__Data excerpts__.

________

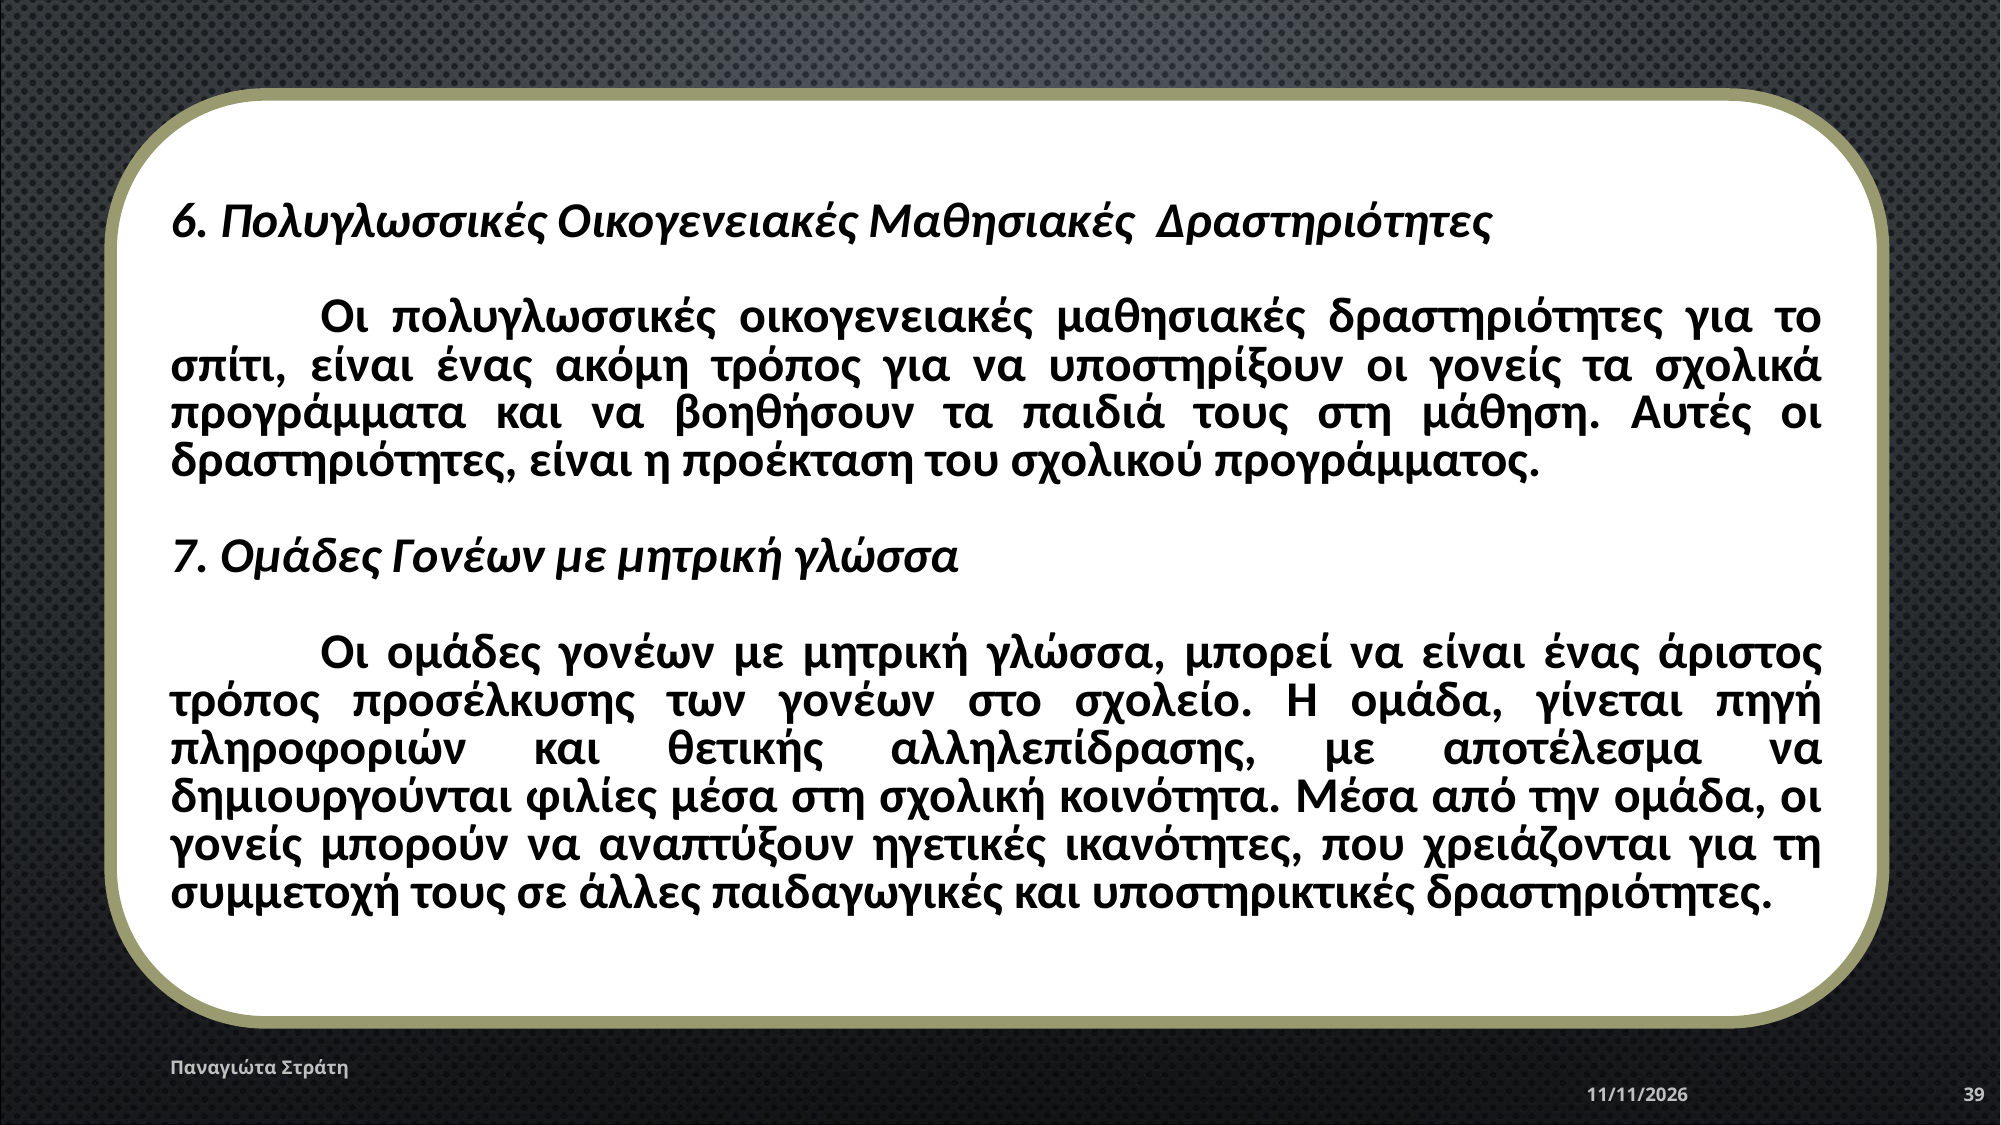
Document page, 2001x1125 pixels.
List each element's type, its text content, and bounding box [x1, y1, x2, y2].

________

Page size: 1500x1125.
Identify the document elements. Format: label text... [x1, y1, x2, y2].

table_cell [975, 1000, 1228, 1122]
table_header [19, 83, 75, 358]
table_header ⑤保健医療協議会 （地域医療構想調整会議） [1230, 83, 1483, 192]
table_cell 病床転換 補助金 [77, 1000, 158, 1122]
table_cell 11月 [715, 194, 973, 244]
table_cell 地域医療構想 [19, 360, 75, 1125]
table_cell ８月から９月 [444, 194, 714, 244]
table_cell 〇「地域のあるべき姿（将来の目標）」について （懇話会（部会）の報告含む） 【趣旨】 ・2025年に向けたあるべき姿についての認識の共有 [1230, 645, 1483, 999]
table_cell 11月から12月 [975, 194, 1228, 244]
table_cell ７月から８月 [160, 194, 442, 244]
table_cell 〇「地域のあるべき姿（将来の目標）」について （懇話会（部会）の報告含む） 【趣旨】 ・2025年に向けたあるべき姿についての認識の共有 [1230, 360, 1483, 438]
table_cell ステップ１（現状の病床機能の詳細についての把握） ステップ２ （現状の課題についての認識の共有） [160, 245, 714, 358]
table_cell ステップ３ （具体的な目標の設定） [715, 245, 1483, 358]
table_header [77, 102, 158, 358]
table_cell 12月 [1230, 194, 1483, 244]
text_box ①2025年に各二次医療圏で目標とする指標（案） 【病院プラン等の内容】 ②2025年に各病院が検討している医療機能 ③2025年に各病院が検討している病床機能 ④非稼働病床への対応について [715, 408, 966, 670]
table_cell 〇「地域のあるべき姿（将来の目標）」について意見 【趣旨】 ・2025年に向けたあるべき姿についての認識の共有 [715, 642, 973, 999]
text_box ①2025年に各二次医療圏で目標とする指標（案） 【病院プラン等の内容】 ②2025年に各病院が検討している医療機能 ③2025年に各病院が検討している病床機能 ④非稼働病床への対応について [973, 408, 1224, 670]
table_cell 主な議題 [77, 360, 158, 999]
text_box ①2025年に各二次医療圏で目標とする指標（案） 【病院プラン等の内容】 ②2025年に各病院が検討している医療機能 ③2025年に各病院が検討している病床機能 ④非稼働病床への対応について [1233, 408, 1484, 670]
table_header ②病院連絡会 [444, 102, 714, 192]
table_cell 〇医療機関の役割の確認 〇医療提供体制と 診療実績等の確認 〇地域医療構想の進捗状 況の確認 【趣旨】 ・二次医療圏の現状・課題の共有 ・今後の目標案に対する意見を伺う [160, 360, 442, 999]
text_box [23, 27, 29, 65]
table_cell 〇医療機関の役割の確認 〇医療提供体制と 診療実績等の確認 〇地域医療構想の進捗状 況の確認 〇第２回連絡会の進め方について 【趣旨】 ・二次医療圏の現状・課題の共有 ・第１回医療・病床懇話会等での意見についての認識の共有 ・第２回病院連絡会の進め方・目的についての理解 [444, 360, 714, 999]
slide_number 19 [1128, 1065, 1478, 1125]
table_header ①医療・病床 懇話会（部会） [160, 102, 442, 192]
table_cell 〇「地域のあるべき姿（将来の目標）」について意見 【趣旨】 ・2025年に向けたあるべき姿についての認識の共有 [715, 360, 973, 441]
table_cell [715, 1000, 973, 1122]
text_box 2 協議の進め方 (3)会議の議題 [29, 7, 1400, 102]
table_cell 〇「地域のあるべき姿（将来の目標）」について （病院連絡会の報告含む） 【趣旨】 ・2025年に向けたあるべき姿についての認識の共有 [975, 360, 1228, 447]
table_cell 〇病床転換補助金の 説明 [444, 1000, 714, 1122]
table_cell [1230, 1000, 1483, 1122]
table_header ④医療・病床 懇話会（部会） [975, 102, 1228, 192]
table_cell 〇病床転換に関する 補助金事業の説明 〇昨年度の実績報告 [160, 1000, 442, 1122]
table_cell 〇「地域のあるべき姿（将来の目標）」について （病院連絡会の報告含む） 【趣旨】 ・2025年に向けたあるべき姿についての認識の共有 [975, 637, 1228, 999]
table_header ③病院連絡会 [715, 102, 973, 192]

________

__Required action__. Within the material above, transcribe exactly the lines that run from the line holding "Document page, 2001x1125 pixels." through the line holding "List each element's".

__Expected answer__.
Document page, 2001x1125 pixels.
List each element's type, its text content, and bounding box [x1, y1, x2, y2].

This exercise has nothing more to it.